Staff advised us they were provided sufficient time and resources to prescribe and administer medicines. Staff stated that a pharmacist was available on the ward 24 hours a day, 7 days a week.
There was a pharmacist on the wards every day to support staff, review medicine management and complete audits. A recent antimicrobial audit demonstrated 100% compliance.
Staff were observed taking care when administering medicine, and following the principles of safe administration of medicines.
Medicines were stored securely, in temperature controlled locked storage.
Controlled drugs were stored, administered, documented and destroyed in accordance with Home Office requirements.
Patient records were well documented and clearly showed what medicines had been administered and when.
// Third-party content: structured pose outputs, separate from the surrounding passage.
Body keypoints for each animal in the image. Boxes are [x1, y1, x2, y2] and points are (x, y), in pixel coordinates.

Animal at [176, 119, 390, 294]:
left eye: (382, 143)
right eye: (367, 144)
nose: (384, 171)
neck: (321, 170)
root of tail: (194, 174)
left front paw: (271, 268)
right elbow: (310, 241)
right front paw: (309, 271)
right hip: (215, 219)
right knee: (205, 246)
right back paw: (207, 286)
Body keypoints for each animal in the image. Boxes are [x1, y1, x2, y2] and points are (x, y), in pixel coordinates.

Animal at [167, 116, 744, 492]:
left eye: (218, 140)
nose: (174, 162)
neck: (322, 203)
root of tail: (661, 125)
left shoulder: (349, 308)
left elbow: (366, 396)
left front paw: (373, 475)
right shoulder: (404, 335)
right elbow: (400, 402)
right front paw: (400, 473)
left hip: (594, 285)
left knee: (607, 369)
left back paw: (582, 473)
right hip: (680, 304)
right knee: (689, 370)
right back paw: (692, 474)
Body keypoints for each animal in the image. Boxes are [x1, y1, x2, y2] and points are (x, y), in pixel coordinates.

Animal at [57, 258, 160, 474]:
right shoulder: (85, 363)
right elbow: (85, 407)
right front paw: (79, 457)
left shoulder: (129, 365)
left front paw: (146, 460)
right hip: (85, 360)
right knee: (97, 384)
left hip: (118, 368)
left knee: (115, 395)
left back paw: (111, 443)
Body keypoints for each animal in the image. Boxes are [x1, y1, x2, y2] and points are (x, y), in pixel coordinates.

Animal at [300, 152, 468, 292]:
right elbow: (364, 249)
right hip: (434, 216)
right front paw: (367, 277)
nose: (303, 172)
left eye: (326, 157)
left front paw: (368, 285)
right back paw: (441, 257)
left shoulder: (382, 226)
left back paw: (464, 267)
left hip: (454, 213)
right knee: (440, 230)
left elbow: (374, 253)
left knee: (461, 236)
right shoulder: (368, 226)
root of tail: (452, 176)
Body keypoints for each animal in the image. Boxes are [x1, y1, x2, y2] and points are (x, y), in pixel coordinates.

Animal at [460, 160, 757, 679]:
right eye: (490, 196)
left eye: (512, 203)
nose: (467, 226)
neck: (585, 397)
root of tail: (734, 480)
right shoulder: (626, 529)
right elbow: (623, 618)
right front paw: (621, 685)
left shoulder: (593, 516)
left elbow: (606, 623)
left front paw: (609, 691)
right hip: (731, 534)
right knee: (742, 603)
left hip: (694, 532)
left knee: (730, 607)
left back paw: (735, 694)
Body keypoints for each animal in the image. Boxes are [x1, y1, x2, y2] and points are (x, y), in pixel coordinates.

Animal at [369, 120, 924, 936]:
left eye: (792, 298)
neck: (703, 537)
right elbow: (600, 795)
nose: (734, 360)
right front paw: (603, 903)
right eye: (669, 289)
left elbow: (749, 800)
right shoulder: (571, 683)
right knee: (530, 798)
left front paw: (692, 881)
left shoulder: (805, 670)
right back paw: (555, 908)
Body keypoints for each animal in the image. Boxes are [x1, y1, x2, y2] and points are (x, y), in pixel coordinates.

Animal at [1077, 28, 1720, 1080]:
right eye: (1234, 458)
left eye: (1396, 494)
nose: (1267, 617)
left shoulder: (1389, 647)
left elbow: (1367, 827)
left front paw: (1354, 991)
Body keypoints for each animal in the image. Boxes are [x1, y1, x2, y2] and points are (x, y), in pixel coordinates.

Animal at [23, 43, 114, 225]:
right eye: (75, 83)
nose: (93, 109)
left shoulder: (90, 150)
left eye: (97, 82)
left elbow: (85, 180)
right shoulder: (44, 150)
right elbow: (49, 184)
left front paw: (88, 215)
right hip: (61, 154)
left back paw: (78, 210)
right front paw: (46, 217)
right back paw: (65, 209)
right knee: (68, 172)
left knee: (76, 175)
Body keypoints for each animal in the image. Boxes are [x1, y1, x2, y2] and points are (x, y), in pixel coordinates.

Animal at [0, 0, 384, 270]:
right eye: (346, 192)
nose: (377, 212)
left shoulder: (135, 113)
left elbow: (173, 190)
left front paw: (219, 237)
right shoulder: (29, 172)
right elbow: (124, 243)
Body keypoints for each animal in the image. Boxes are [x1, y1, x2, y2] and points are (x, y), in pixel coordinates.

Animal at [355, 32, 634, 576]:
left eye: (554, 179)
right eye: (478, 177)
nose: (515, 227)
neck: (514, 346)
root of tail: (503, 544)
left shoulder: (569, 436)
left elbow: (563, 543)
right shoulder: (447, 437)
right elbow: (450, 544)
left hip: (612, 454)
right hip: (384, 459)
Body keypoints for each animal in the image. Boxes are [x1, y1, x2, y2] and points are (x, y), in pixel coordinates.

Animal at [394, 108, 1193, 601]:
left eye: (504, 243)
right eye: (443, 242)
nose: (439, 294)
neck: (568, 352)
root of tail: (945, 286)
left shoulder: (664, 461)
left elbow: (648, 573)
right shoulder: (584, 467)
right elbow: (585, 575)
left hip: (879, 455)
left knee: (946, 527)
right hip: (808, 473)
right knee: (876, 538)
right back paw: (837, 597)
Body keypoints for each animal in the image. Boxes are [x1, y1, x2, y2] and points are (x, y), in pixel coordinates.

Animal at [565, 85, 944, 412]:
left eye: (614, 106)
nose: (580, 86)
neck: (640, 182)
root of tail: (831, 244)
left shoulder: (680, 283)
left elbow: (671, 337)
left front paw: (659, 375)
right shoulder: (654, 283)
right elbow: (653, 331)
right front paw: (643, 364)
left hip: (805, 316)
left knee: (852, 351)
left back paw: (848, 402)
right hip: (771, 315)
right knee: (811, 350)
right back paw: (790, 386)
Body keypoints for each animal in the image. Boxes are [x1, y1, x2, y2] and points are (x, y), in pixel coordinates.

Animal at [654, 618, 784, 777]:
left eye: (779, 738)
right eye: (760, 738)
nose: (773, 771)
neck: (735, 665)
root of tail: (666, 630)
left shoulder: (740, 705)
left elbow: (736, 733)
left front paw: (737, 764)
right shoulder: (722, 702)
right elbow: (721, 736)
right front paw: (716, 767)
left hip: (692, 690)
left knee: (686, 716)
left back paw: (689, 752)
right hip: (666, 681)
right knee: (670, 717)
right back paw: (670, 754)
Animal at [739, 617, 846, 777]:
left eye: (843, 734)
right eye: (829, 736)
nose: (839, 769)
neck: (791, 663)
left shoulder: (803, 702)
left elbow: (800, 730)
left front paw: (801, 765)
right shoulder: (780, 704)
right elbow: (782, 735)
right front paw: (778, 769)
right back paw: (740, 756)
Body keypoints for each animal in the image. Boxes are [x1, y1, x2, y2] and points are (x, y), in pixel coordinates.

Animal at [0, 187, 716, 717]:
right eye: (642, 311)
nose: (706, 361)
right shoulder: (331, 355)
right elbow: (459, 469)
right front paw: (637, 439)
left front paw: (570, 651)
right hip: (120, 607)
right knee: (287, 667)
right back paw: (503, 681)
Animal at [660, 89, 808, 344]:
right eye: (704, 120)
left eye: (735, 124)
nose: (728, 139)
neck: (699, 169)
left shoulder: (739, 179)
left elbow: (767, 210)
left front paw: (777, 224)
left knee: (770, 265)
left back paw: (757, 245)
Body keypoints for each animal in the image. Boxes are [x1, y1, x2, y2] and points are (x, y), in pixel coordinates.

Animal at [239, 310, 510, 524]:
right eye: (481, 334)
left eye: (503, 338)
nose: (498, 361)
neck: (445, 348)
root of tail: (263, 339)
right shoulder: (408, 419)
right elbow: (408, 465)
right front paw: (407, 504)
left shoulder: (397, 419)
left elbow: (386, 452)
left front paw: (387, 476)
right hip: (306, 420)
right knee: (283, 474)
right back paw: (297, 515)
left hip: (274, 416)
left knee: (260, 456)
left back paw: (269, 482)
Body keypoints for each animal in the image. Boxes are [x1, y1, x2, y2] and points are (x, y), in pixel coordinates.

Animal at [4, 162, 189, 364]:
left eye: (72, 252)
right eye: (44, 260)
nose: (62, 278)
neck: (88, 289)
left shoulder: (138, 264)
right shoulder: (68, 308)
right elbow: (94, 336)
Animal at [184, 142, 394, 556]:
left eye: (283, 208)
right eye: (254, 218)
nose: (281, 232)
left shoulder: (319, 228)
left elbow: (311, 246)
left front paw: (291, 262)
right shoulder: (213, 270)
Patient notes clearly documented regular review of medicines to ensure their efficacy and whether the patient experienced any side effects.
Staff understood how to use the online medicines system as well as the antimicrobial stewardship micro guide. The services system had an inbuilt review process for microbials every 72 hours. The online system ensured all allergies were recorded and would not allow staff to progress the file until these were recorded.
The children and young people outpatient’s department still used paper prescriptions; however, they were in the process of moving to an electronic system.